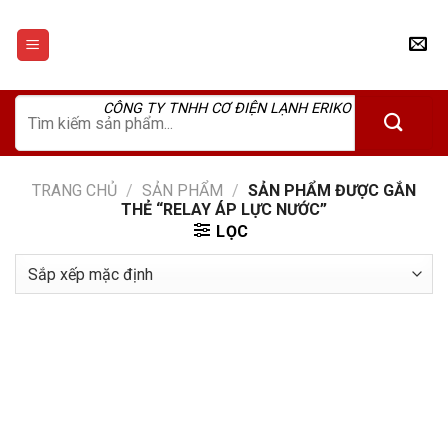
Skip
to
content
Tìm
CÔNG TY TNHH CƠ ĐIỆN LẠNH ERIKO
kiếm:
TRANG CHỦ
/
SẢN PHẨM
/
SẢN PHẨM ĐƯỢC GẮN
THẺ “RELAY ÁP LỰC NƯỚC”
LỌC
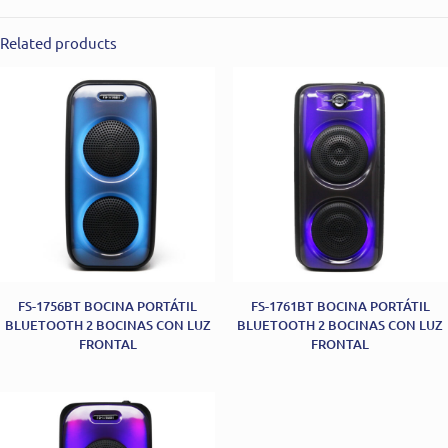
Related products
FS-1756BT BOCINA PORTÁTIL
FS-1761BT BOCINA PORTÁTIL
BLUETOOTH 2 BOCINAS CON LUZ
BLUETOOTH 2 BOCINAS CON LUZ
FRONTAL
FRONTAL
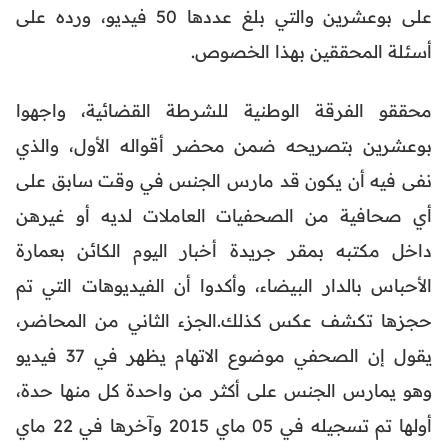
على بوعشرين والتي بلغ عددها 50 فيديو، ورده على
أسئلة المحققين بهذا الخصوص.
محققو الفرقة الوطنية للشرطة القضائية، واجهوا
بوعشرين بتصريحه ضمن محضر أقواله الأول، والذي
نفى فيه أن يكون قد مارس الجنس في وقت سابق على
أي صحافية من الصحفيات العاملات لديه أو غيرهن
داخل مكتبه بمقر جريدة أخبار اليوم الكائن بعمارة
الأحباس بالدار البيضاء، وأكدوا أن الفيديوهات التي تم
حجزها تكشف عكس كذلك.الجزء الثاني من المحاضر،
يقول إن الصحفي موضوع الاتهام يظهر في 37 فيديو
وهو يمارس الجنس على أكثر من واحدة كل منها حدة،
أولها تم تسجيله في 05 ماي 2015 وآخرها في 22 ماي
┄┄┄┄┄┄
▸ Work order: Write out all the records exactly, omitting the images.

▸ Written reply:
Skip
to
content
Tìm
CÔNG TY TNHH CƠ ĐIỆN LẠNH ERIKO
kiếm:
TRANG CHỦ
/
SẢN PHẨM
/
SẢN PHẨM ĐƯỢC GẮN
THẺ “RELAY ÁP LỰC NƯỚC”
LỌC
Related products
FS-1756BT BOCINA PORTÁTIL
FS-1761BT BOCINA PORTÁTIL
BLUETOOTH 2 BOCINAS CON LUZ
BLUETOOTH 2 BOCINAS CON LUZ
FRONTAL
FRONTAL
على بوعشرين والتي بلغ عددها 50 فيديو، ورده على
أسئلة المحققين بهذا الخصوص.
محققو الفرقة الوطنية للشرطة القضائية، واجهوا
بوعشرين بتصريحه ضمن محضر أقواله الأول، والذي
نفى فيه أن يكون قد مارس الجنس في وقت سابق على
أي صحافية من الصحفيات العاملات لديه أو غيرهن
داخل مكتبه بمقر جريدة أخبار اليوم الكائن بعمارة
الأحباس بالدار البيضاء، وأكدوا أن الفيديوهات التي تم
حجزها تكشف عكس كذلك.الجزء الثاني من المحاضر،
يقول إن الصحفي موضوع الاتهام يظهر في 37 فيديو
وهو يمارس الجنس على أكثر من واحدة كل منها حدة،
أولها تم تسجيله في 05 ماي 2015 وآخرها في 22 ماي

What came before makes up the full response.